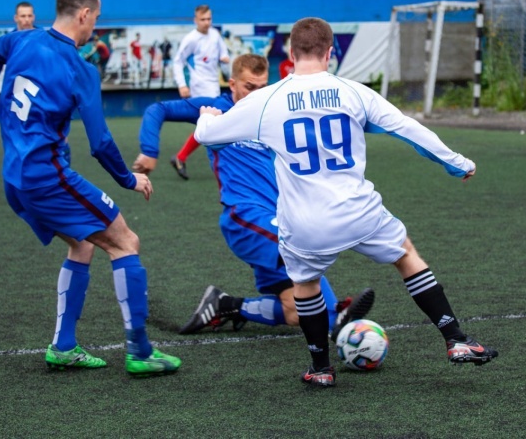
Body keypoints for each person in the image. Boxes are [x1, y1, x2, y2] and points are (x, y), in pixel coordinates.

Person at [194, 17, 498, 388]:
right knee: (406, 256)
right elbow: (407, 128)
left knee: (305, 284)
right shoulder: (354, 92)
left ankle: (321, 369)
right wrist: (457, 163)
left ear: (291, 54)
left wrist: (206, 118)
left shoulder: (265, 100)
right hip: (359, 212)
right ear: (329, 53)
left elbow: (208, 137)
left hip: (305, 223)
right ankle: (455, 339)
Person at [0, 0, 181, 377]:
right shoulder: (79, 68)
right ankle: (140, 351)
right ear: (84, 14)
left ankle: (64, 347)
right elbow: (101, 143)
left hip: (14, 179)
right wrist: (129, 179)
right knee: (125, 242)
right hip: (46, 178)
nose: (94, 26)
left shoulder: (21, 40)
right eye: (95, 18)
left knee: (82, 243)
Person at [131, 54, 374, 339]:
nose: (256, 93)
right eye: (249, 87)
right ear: (232, 84)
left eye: (262, 87)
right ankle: (336, 315)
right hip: (244, 216)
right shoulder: (216, 109)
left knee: (295, 311)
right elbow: (157, 109)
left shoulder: (270, 109)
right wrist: (149, 150)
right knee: (300, 244)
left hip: (276, 216)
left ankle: (227, 306)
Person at [169, 4, 231, 180]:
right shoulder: (191, 39)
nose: (206, 22)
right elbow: (178, 62)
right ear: (195, 20)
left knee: (210, 125)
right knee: (211, 125)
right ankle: (218, 164)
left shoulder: (215, 35)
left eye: (209, 19)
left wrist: (225, 61)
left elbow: (225, 57)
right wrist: (182, 84)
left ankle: (181, 157)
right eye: (203, 19)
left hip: (214, 86)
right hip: (199, 87)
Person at [0, 2, 36, 105]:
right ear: (16, 18)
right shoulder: (8, 41)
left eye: (29, 16)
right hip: (16, 92)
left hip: (39, 91)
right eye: (23, 16)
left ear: (34, 17)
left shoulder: (44, 38)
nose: (27, 19)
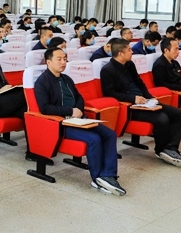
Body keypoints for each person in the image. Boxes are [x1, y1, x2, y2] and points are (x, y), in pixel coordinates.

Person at [34, 47, 124, 195]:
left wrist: (78, 110)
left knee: (110, 134)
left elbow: (79, 97)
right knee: (94, 139)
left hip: (79, 119)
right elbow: (45, 108)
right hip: (62, 123)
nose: (63, 62)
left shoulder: (66, 79)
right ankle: (97, 178)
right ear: (48, 62)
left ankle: (108, 174)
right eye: (59, 59)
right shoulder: (42, 82)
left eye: (65, 59)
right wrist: (70, 111)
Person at [100, 38, 181, 167]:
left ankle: (171, 148)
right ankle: (161, 150)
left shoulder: (130, 64)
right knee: (162, 118)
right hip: (130, 106)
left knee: (178, 113)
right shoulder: (107, 70)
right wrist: (133, 99)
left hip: (144, 101)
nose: (132, 52)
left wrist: (149, 97)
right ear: (120, 53)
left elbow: (139, 83)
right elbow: (109, 93)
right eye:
|---|
### [THE PROBLEM]
The first line of the listing through the line with "left ear: (291, 54)": repeat exactly that span and nothing more, skipping pictures.

### [PROBLEM SOLUTION]
Body keypoints for each person in the image. Boxes are [x1, y1, x2, y2] and points are (x, y), in pixel coordinates.

Person at [194, 17, 498, 388]:
right knee: (406, 256)
right elbow: (407, 128)
left knee: (305, 284)
right shoulder: (354, 92)
left ankle: (321, 369)
right wrist: (457, 163)
left ear: (291, 54)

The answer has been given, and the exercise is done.